<<<<

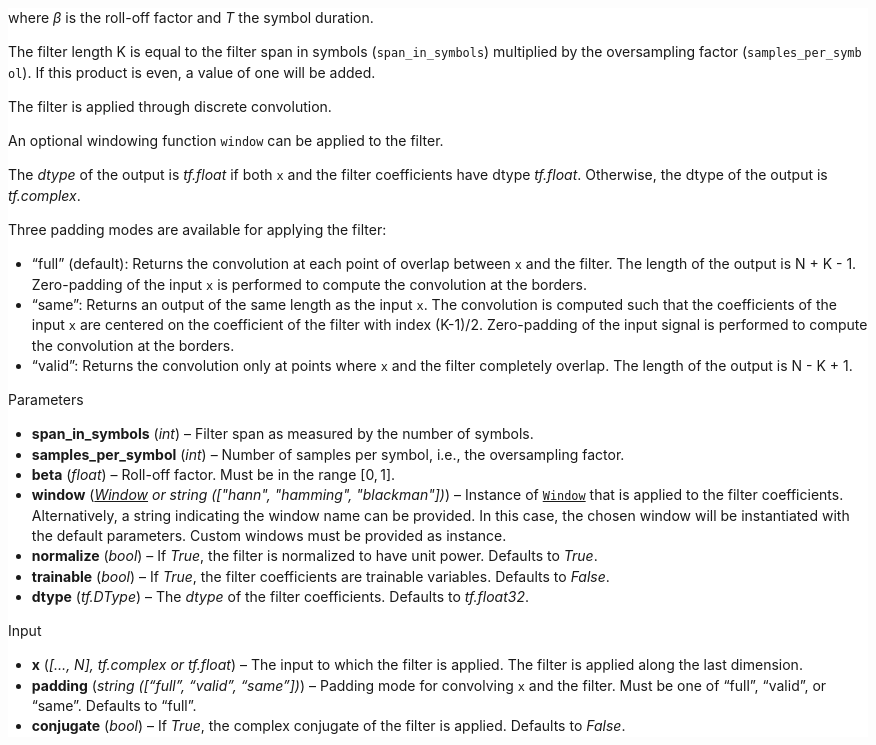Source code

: where $\beta$ is the roll-off factor and $T$ the symbol duration.
    
The filter length K is equal to the filter span in symbols (`span_in_symbols`)
multiplied by the oversampling factor (`samples_per_symbol`).
If this product is even, a value of one will be added.
    
The filter is applied through discrete convolution.
    
An optional windowing function `window` can be applied to the filter.
    
The <cite>dtype</cite> of the output is <cite>tf.float</cite> if both `x` and the filter coefficients have dtype <cite>tf.float</cite>.
Otherwise, the dtype of the output is <cite>tf.complex</cite>.
    
Three padding modes are available for applying the filter:
 
- “full” (default): Returns the convolution at each point of overlap between `x` and the filter.
The length of the output is N + K - 1. Zero-padding of the input `x` is performed to
compute the convolution at the borders.
- “same”: Returns an output of the same length as the input `x`. The convolution is computed such
that the coefficients of the input `x` are centered on the coefficient of the filter with index
(K-1)/2. Zero-padding of the input signal is performed to compute the convolution at the borders.
- “valid”: Returns the convolution only at points where `x` and the filter completely overlap.
The length of the output is N - K + 1.

Parameters
 
- **span_in_symbols** (<em>int</em>) – Filter span as measured by the number of symbols.
- **samples_per_symbol** (<em>int</em>) – Number of samples per symbol, i.e., the oversampling factor.
- **beta** (<em>float</em>) – Roll-off factor.
Must be in the range $[0,1]$.
- **window** (<a class="reference internal" href="https://nvlabs.github.io/sionna/api/signal.html#sionna.signal.Window" title="sionna.signal.Window"><em>Window</em></a><em> or </em><em>string</em><em> (</em><em>[</em><em>"hann"</em><em>, </em><em>"hamming"</em><em>, </em><em>"blackman"</em><em>]</em><em>)</em>) – Instance of <a class="reference internal" href="https://nvlabs.github.io/sionna/api/signal.html#sionna.signal.Window" title="sionna.signal.Window">`Window`</a> that is applied to the filter coefficients.
Alternatively, a string indicating the window name can be provided. In this case,
the chosen window will be instantiated with the default parameters. Custom windows
must be provided as instance.
- **normalize** (<em>bool</em>) – If <cite>True</cite>, the filter is normalized to have unit power.
Defaults to <cite>True</cite>.
- **trainable** (<em>bool</em>) – If <cite>True</cite>, the filter coefficients are trainable variables.
Defaults to <cite>False</cite>.
- **dtype** (<em>tf.DType</em>) – The <cite>dtype</cite> of the filter coefficients.
Defaults to <cite>tf.float32</cite>.


Input
 
- **x** (<em>[…, N], tf.complex or tf.float</em>) – The input to which the filter is applied.
The filter is applied along the last dimension.
- **padding** (<em>string ([“full”, “valid”, “same”])</em>) – Padding mode for convolving `x` and the filter.
Must be one of “full”, “valid”, or “same”.
Defaults to “full”.
- **conjugate** (<em>bool</em>) – If <cite>True</cite>, the complex conjugate of the filter is applied.
Defaults to <cite>False</cite>.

>>>>

Give back the whole of the material exactly, with the pictures removed.

Source code

: where $\beta$ is the roll-off factor and $T$ the symbol duration.
    
The filter length K is equal to the filter span in symbols (`span_in_symbols`)
multiplied by the oversampling factor (`samples_per_symbol`).
If this product is even, a value of one will be added.
    
The filter is applied through discrete convolution.
    
An optional windowing function `window` can be applied to the filter.
    
The <cite>dtype</cite> of the output is <cite>tf.float</cite> if both `x` and the filter coefficients have dtype <cite>tf.float</cite>.
Otherwise, the dtype of the output is <cite>tf.complex</cite>.
    
Three padding modes are available for applying the filter:
 
- “full” (default): Returns the convolution at each point of overlap between `x` and the filter.
The length of the output is N + K - 1. Zero-padding of the input `x` is performed to
compute the convolution at the borders.
- “same”: Returns an output of the same length as the input `x`. The convolution is computed such
that the coefficients of the input `x` are centered on the coefficient of the filter with index
(K-1)/2. Zero-padding of the input signal is performed to compute the convolution at the borders.
- “valid”: Returns the convolution only at points where `x` and the filter completely overlap.
The length of the output is N - K + 1.

Parameters
 
- **span_in_symbols** (<em>int</em>) – Filter span as measured by the number of symbols.
- **samples_per_symbol** (<em>int</em>) – Number of samples per symbol, i.e., the oversampling factor.
- **beta** (<em>float</em>) – Roll-off factor.
Must be in the range $[0,1]$.
- **window** (<a class="reference internal" href="https://nvlabs.github.io/sionna/api/signal.html#sionna.signal.Window" title="sionna.signal.Window"><em>Window</em></a><em> or </em><em>string</em><em> (</em><em>[</em><em>"hann"</em><em>, </em><em>"hamming"</em><em>, </em><em>"blackman"</em><em>]</em><em>)</em>) – Instance of <a class="reference internal" href="https://nvlabs.github.io/sionna/api/signal.html#sionna.signal.Window" title="sionna.signal.Window">`Window`</a> that is applied to the filter coefficients.
Alternatively, a string indicating the window name can be provided. In this case,
the chosen window will be instantiated with the default parameters. Custom windows
must be provided as instance.
- **normalize** (<em>bool</em>) – If <cite>True</cite>, the filter is normalized to have unit power.
Defaults to <cite>True</cite>.
- **trainable** (<em>bool</em>) – If <cite>True</cite>, the filter coefficients are trainable variables.
Defaults to <cite>False</cite>.
- **dtype** (<em>tf.DType</em>) – The <cite>dtype</cite> of the filter coefficients.
Defaults to <cite>tf.float32</cite>.


Input
 
- **x** (<em>[…, N], tf.complex or tf.float</em>) – The input to which the filter is applied.
The filter is applied along the last dimension.
- **padding** (<em>string ([“full”, “valid”, “same”])</em>) – Padding mode for convolving `x` and the filter.
Must be one of “full”, “valid”, or “same”.
Defaults to “full”.
- **conjugate** (<em>bool</em>) – If <cite>True</cite>, the complex conjugate of the filter is applied.
Defaults to <cite>False</cite>.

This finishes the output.